A play that can grate on modern sensibilities, Shakespeare’s “The Taming of the Shrew” has been mounted in a few ways to appeal to contemporary audiences, but Synetic Theatre’s re-worked staging is by far the most successful I have seen. The production transforms the story into a vibrant carousel of color and laughter, with a laser-focused artistic vision.
Synetic’s artistic director and co-founder, Paata Tsikurishvili, updates the story for 21st-century audiences, transplanting the action from 16th century Padua to ritzy ‘Paduawood,’ a stand-in for contemporary Hollywood. We open on a grieving family; famous fashion designer Baptiste has lost his wife, the mother of his daughters Katherina and Bianca. The sad scene quickly gives way to the glitz and glam of the family’s much-photographed life, which younger Bianca loves and Katherina despises. Despairing that his eldest daughter will ever marry, Baptiste sends out a secret ultimatum; he will give a cash reward to the man who will marry her. The call is heard by cash-strapped artist Petruchio, who shows up to match wits (and muscles) with Katherina. The couple’s turbulent marriage provides the engine for the rest of this profoundly delightful piece.

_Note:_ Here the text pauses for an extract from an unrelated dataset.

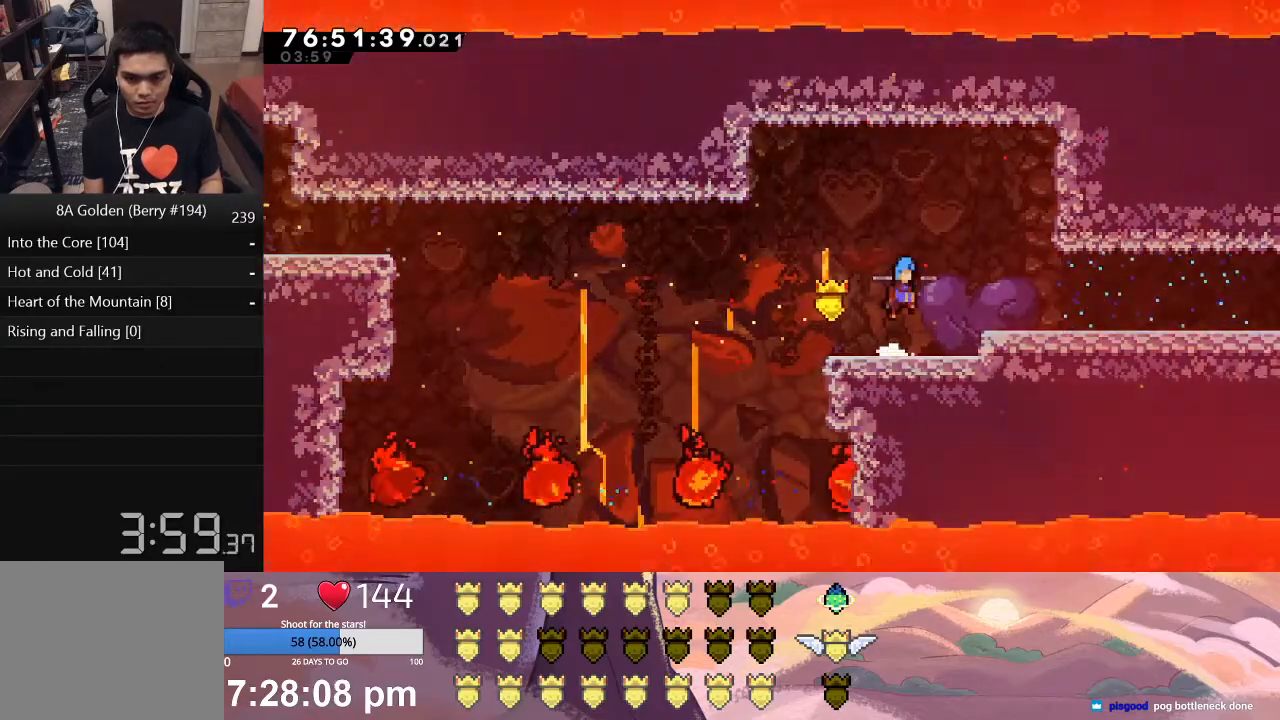
{"buttons": ["DPAD_RIGHT"], "left_stick": "center", "events": [[183, "X", "up"]]}
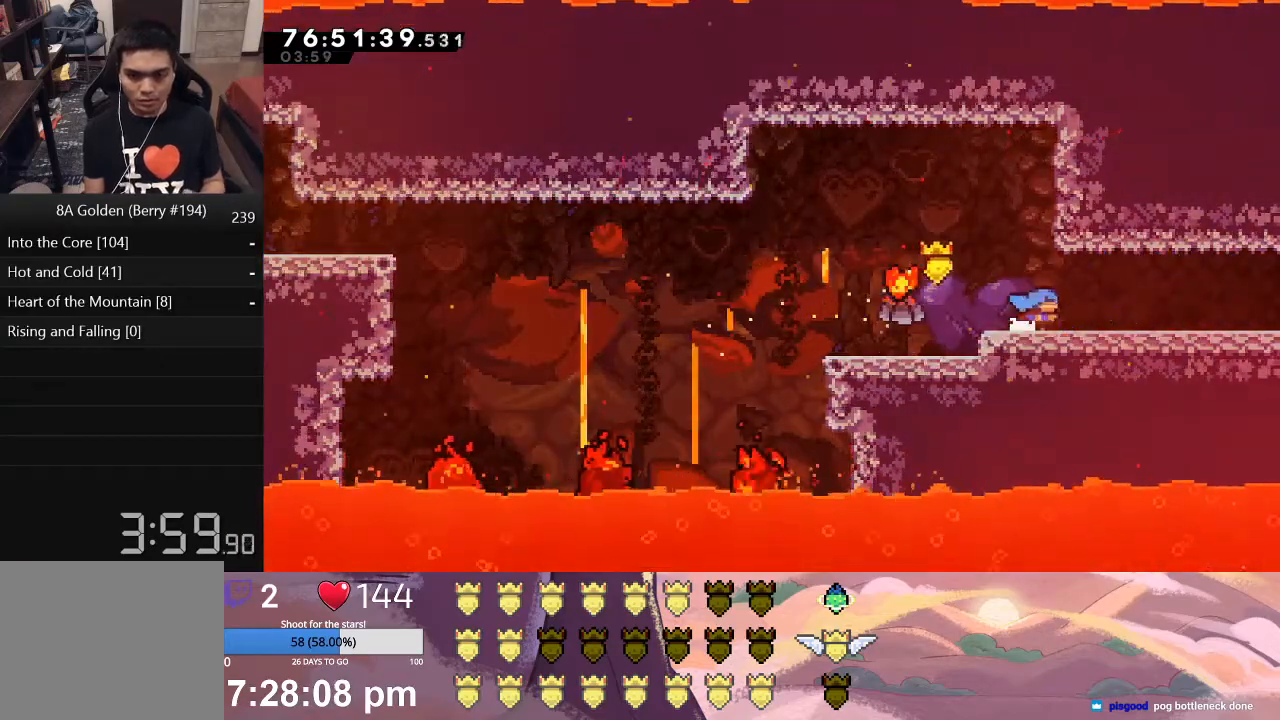
{"buttons": ["DPAD_RIGHT"], "left_stick": "center", "events": []}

… a vibrant carousel of color and laughter, with a laser-focused artistic vision.
This production is one in a series of Synetic’s wordless Shakespeare stagings, which the company innovated to make the works more accessible. The absence of dialogue cedes artistic control to the design team, and they definitely deliver. Costumes, courtesy of Anastasia Rurikova Simes, give a 90s vintage feel, despite the presence of smart phones and selfie culture; Bianca’s bright yellow gown and pink gloves are reminiscent of the movie “Clueless.” The retro choices underline the fashion culture’s backwardness and their aesthetic of superficiality, best shown in an epic catwalk scene. Simes’ simple set design is four gray monoliths, the better to display Riki Kim’s video projections, which visually signal events and emotions, from rainfall to Petruchio’s artistic creations.
In the absence of dialogue, music director Irakli Kavasadze and sound designer Konstantine Lortkipanidze weave a unique soundtrack that narrates the action. Throbbing 90s electronic and synthetic music underscore the artificiality of Paduawood, transitioning to soulful violin and piano in quiet moments. Warring guitars mirror Katherina and Petruchio’s stormy banter, while startling sound effects of breaking glass express Katherina’s frustrated violence. The soundtrack supports director Irina Tsikurishvili (co-founder of the company, portraying Katherina) and the brisk pace she sets, structuring the many quick transitions and keeping energy high throughout.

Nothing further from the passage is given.